Now, you may be thinking that what Cannon-Brookes did was not philanthropic; that he stands to make decent money out of whatever he ends up investing in this Tesla deal. So to that I have two points:

  1. The majority of philanthropy is not without self-interest. Be it a tax deduction or the advancement of an agenda of one sort or another — people need a motivation to contribute their time or money.
  2. Given that philanthropy in Australia has failed by world standards, perhaps this is an opportunity to define philanthropy as we need it here in Australia, in a way that galvanizes the top 1% into action.

I’ll get back to that in a bit. Bear with me.

The events that transpired over the last days required a visionary company to respond to an issue here in Australia and another individual with clout and means to take up the offer. In this situation it worked out. But it just as likely may not have. If either of these parties did not step forward this solution would likely not have taken hold in the way that it has.This brings me to the crux of the issue.

How can we create an environment that supports innovative solutions for our very real challenges here in Australia?

Now, if you think that innovative solutions will just magically appear again in the same way as has transpired in this current energy solution, think again.
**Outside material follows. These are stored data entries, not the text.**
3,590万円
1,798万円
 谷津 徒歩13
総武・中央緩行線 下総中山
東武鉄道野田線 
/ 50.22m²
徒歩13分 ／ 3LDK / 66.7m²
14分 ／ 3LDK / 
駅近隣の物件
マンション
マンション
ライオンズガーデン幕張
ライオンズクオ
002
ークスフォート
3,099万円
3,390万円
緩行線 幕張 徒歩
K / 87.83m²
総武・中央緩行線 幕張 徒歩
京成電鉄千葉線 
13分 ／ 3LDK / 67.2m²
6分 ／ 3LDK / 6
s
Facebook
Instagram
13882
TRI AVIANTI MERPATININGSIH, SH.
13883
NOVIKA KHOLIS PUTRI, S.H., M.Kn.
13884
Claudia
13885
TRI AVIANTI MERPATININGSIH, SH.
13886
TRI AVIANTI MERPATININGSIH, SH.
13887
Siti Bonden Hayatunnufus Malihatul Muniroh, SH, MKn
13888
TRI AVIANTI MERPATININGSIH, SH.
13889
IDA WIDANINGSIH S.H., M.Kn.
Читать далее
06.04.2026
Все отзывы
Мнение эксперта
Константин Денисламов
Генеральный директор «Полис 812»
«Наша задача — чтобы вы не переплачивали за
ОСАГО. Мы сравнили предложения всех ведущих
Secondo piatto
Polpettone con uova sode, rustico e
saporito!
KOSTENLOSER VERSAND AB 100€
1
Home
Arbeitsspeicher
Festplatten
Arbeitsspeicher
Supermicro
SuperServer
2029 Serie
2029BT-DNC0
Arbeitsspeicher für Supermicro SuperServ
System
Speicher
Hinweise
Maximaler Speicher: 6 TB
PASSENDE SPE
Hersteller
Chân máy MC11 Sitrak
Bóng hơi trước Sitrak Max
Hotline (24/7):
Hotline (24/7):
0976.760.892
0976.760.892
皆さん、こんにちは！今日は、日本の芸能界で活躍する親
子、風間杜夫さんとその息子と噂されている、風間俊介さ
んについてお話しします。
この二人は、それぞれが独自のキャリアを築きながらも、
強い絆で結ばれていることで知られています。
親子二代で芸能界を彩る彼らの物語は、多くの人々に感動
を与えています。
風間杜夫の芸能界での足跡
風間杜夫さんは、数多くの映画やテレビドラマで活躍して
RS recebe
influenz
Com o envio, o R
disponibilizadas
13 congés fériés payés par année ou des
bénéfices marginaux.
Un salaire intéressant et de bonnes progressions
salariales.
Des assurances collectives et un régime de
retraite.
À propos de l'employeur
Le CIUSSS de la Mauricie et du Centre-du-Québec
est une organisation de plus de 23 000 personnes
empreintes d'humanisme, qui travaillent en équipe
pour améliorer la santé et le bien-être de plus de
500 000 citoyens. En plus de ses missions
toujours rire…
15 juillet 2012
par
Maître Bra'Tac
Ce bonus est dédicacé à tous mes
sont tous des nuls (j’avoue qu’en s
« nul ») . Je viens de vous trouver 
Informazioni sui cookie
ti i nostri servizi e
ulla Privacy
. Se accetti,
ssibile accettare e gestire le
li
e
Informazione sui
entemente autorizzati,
And if you think that it is the responsibility of the government to come up with these solutions, that may be good in theory, but in reality we’ve seen where that can lead us and it’s not anywhere near where we want to be.

I would like to see an Australia that has a system setup to respond to these types of issues: to proffer suggested solutions to problems and then work to garner the right kind of support for execution. And if it is to be in any way effective, it needs to be independent of government.

If we want to be a truly innovative nation, we need to be able to move fast, much in the way the events of the last couple of days have transpired. Government, by design, is not able to move fast in this manner (as President Trump has come to realise). It doesn’t mean we don’t seek the support of government when it’s needed; but it does mean we can be much more proactive and responsive, away from the factors that slow government down.

I could probably list half a dozen projects off the top of my head that I think would benefit from an independent body that has the dedicated creative and intellectual resources, as well as financial and political clout required for follow through. I’m sure you could too.

I’m definitely open to ideas, but my initial thoughts are that this type of organisation would be a cross between a think tank and a task force. So how, you ask, does this relate to philanthropy?

This is where we should put the call out to the rest of the top 1%, all of those individuals and families that we see listed in the BRW Rich lists time and again. Instead of using philanthropic funds to adorn their names on hospital buildings and school campuses, let’s discuss how to support change that creates an Australia that responds to global opportunities and local challenges and positions Australia as a truly innovative nation.

It’s about time that the rest of the top 1% direct their financial resources towards such initiatives that benefit the country at large and put us on a path towards an economy that doesn’t rely on primary industry. That is philanthropy 2.0.